Commentary: A Finance Bonanza In Japan? Forget It

When Merrill Lynch & Co. acquired parts of the ailing Yamaichi Securities earlier this year, the move was heralded as a foretaste of the future of Japanese finance. With 33 of Yamaichi's branches and the best 2,000 of its personnel, Merrill Lynch Japan Securities Ltd., a separate operating unit, was instantly counted among the brave new firms that would decisively open the potentially huge market to foreign participants.

Now, things look a little less grand. Merrill's breakeven target has been bumped up from three years to five, Tokyo analysts say. For Merrill and other crusaders, things will only get tougher. "These firms are investing here on the basis of experience elsewhere, and that doesn't necessarily count for much," says Stephen Church, who runs Analytica Japan, a Tokyo consultancy. "You get the feeling they don't really know what they're in for."

GERMAN MODEL. Merrill, UBS, Fidelity Investments, Citigroup, and others all expect Tokyo's "Big Bang" reforms will yield unfettered access, open competition, and transparency--in other words, a level playing field. Some will do all right--even prosper for the next 5 to 10 years--until Tokyo finishes reshaping the sector. After that, wish them luck, for by then it will be clear: Japan, while slowly accepting the competitive principle, is far from embracing the liberal capitalism of Adam Smith. Instead, Japan's new financial sector will more closely resemble Germany's financial services industry.

Tokyo's most hidebound bureaucrats know the banks and brokerages need an overhaul. But however dire things look from the U.S. side of the Pacific, Japan views the massive balance-sheet problems of its banks not as a crisis so much as a bump on the road to strengthening finance as a strategic industry. Indeed, the Finance Ministry has quietly mulled banking reform for almost 20 years--and settled some years ago on Germany's banking system as a model. The "Allfinanz" model turns a core of powerful banks into one-stop financial supermarkets. MOF believes this model is the fastest way to dismantle one of the key reforms of the postwar period: the highly compartmentalized financial system the American occupiers helped create.
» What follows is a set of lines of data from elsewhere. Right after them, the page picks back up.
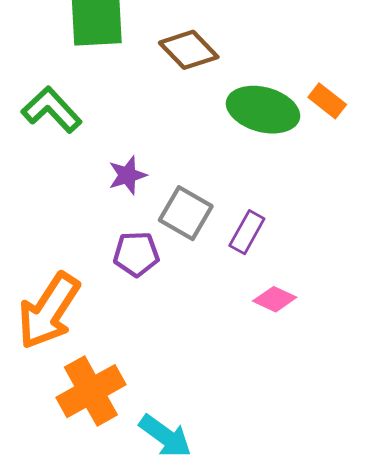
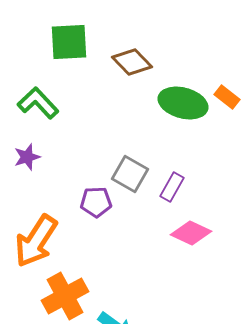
purple star: (127, 175) -> (27, 157), moved
pink diamond: (275, 299) -> (191, 233), size x1.4

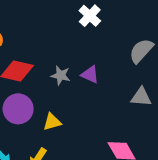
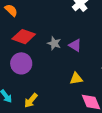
yellow triangle: (52, 122) -> (76, 79), moved

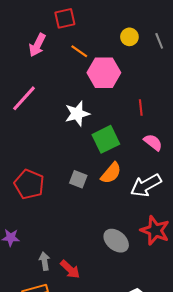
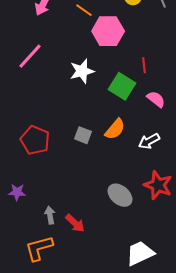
green square: (106, 139) -> (122, 86), moved, turned -32
white arrow: (146, 185) -> (149, 141), size x0.7

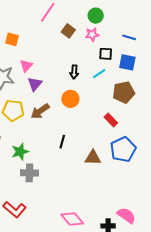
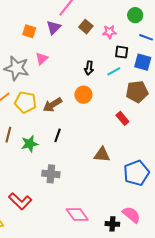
green circle: (96, 16) -> (135, 15), moved
purple triangle: (35, 84) -> (54, 28), moved
black line: (62, 142) -> (58, 135), moved
blue pentagon: (123, 149) -> (136, 173), moved
gray cross: (29, 173) -> (51, 174), moved

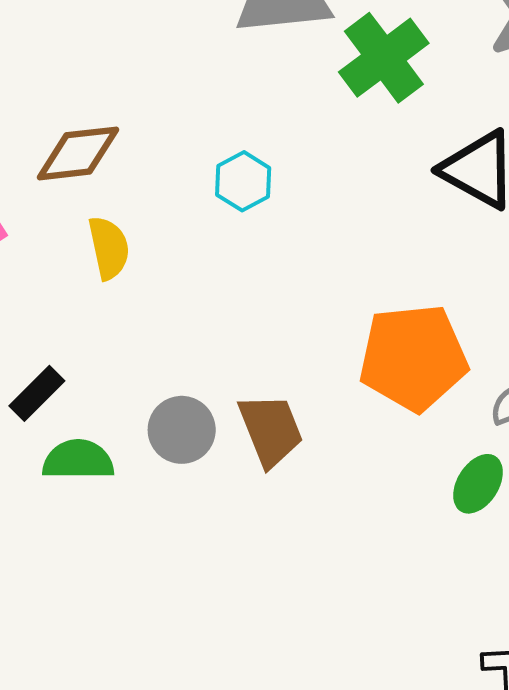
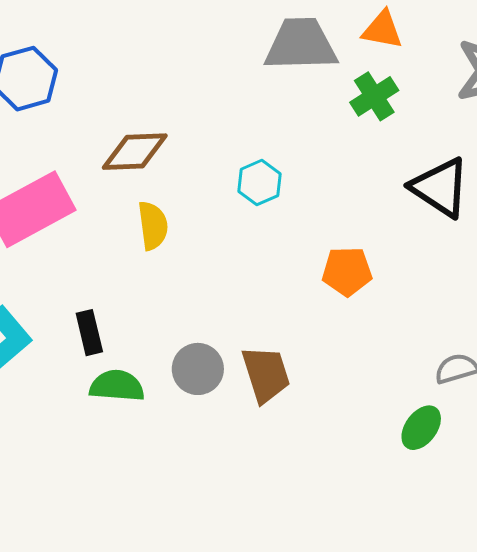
green cross: (384, 58) -> (374, 96), size x0.7
orange pentagon: (413, 358) -> (347, 271), moved, size x0.6
black rectangle: (37, 393) -> (89, 333), turned -63

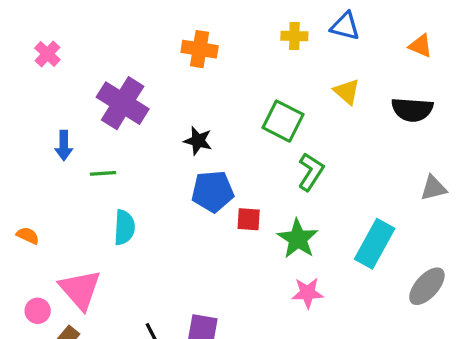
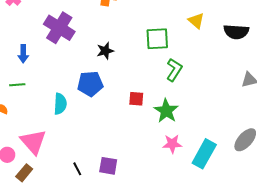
green square: (283, 121) -> (157, 39), turned -30
black star: (198, 141) -> (105, 51), turned -30
green line: (103, 173) -> (17, 85), moved
blue pentagon: (213, 191) -> (90, 84), moved
cyan rectangle: (375, 244) -> (204, 154), moved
Skeptics might assert that after decades of success, Germany's banks are now their own worst enemy: slow, incapable of competing in global investment banking, and unsuccessful at attracting new customers. And MOF has not covered itself with glory lately, either. Its tax policies helped drive Japan into its current recession, and its inspectors did a terrible job policing the reckless loan policies of Japan's banks.

This is all true, and the risks of a misfire are there. But MOF has survived rough times before. And there's nothing to say Japan cannot import the German model while anticipating its problems and reshaping it to suit the Japanese context. Clearly MOF now believes that building large universal banks with immense marketing reach is the best way to meet foreign competition. Decades from now, Japa-nese balance sheets are likely to look a lot cleaner, MOF will have a new regulatory framework, and Japan's most prominent banks--the best of the keiretsu banks plus the Industrial Bank of Japan--will offer everything from underwriting and new issues to retail equities and insurance.

That's the plan, discernible in outline. If it succeeds it is likely to prove a fateful choice for those Western firms now spreading themselves across Japan's financial landscape. They can stay and fight--or they can prosper for a few years, then sell their operations back to the Japa-nese. For as Ja-pan's domestic financial players marshal their forces, today's aggressive foreign investors will see their market shares slowly decline. They will have done much to upgrade the local pool of banking personnel, and they'll have imported products that the recast Japanese institutions can, in effect, adapt and improve for their own ends. Then Japan's universal banks will market the same products foreigners are introducing--but with more reach and a better grasp of Japanese sensibilities.

Policymakers have toyed with the idea of universal banking off and on since the 1880s when Japan first started borrowing liberally from Germany's economic model. Even now, the Teutonic strategy will take years to unfold. But U.S. finance companies ignore it at their peril.